• REQUEST:
Only the text of the records below belongs in the answer, copied exactly, with pictures omitted.

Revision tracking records

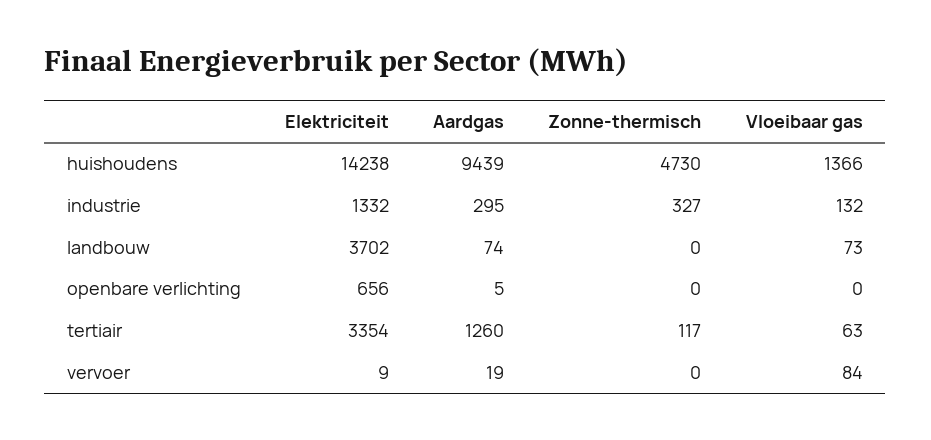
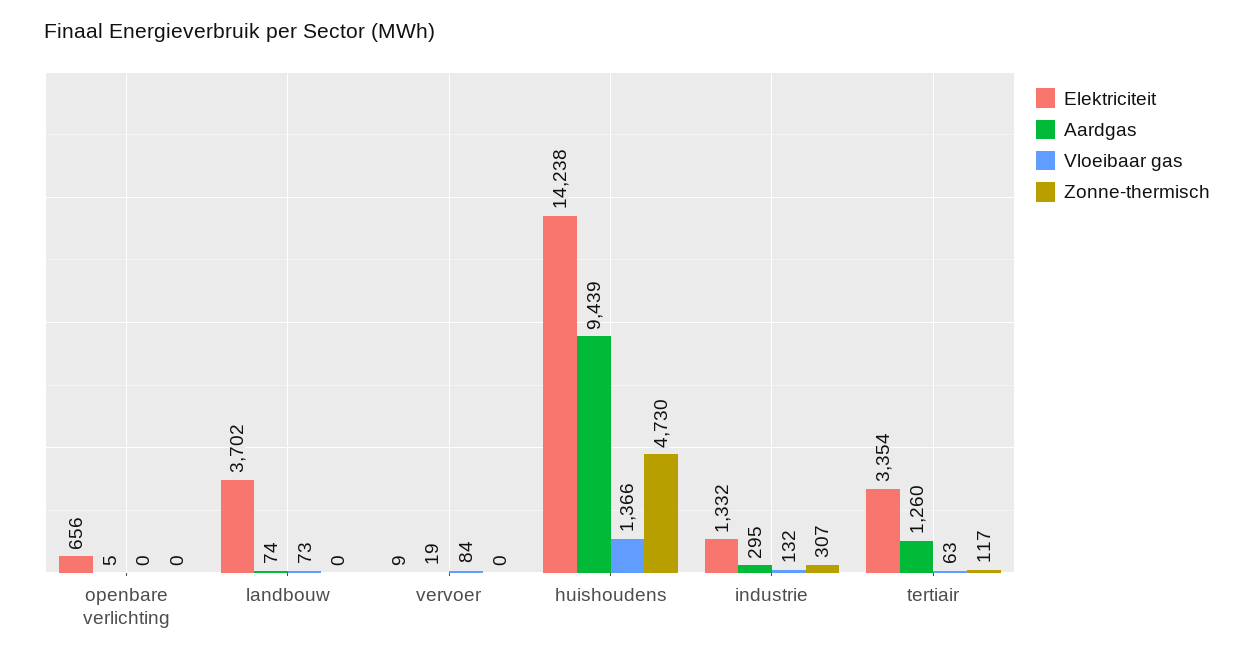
  {
    "Elektriciteit": {
      "huishoudens": 14238,
      "industrie": 1332,
      "landbouw": 3702,
      "openbare verlichting": 656,
      "tertiair": 3354,
      "vervoer": 9
    },
    "Aardgas": {
      "huishoudens": 9439,
      "industrie": 295,
      "landbouw": 74,
      "openbare verlichting": 5,
      "tertiair": 1260,
      "vervoer": 19
    },
    "Zonne-thermisch": {
      "huishoudens": 4730,
-     "industrie": 327,
+     "industrie": 307,
      "landbouw": 0,
      "openbare verlichting": 0,
      "tertiair": 117,
      "vervoer": 0
    },
    "Vloeibaar gas": {
      "huishoudens": 1366,
      "industrie": 132,
      "landbouw": 73,
      "openbare verlichting": 0,
      "tertiair": 63,
      "vervoer": 84
    }
  }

• SOLUTION TO THIS EXERCISE:
  {
    "Elektriciteit": {
      "huishoudens": 14238,
      "industrie": 1332,
      "landbouw": 3702,
      "openbare verlichting": 656,
      "tertiair": 3354,
      "vervoer": 9
    },
    "Aardgas": {
      "huishoudens": 9439,
      "industrie": 295,
      "landbouw": 74,
      "openbare verlichting": 5,
      "tertiair": 1260,
      "vervoer": 19
    },
    "Zonne-thermisch": {
      "huishoudens": 4730,
-     "industrie": 327,
+     "industrie": 307,
      "landbouw": 0,
      "openbare verlichting": 0,
      "tertiair": 117,
      "vervoer": 0
    },
    "Vloeibaar gas": {
      "huishoudens": 1366,
      "industrie": 132,
      "landbouw": 73,
      "openbare verlichting": 0,
      "tertiair": 63,
      "vervoer": 84
    }
  }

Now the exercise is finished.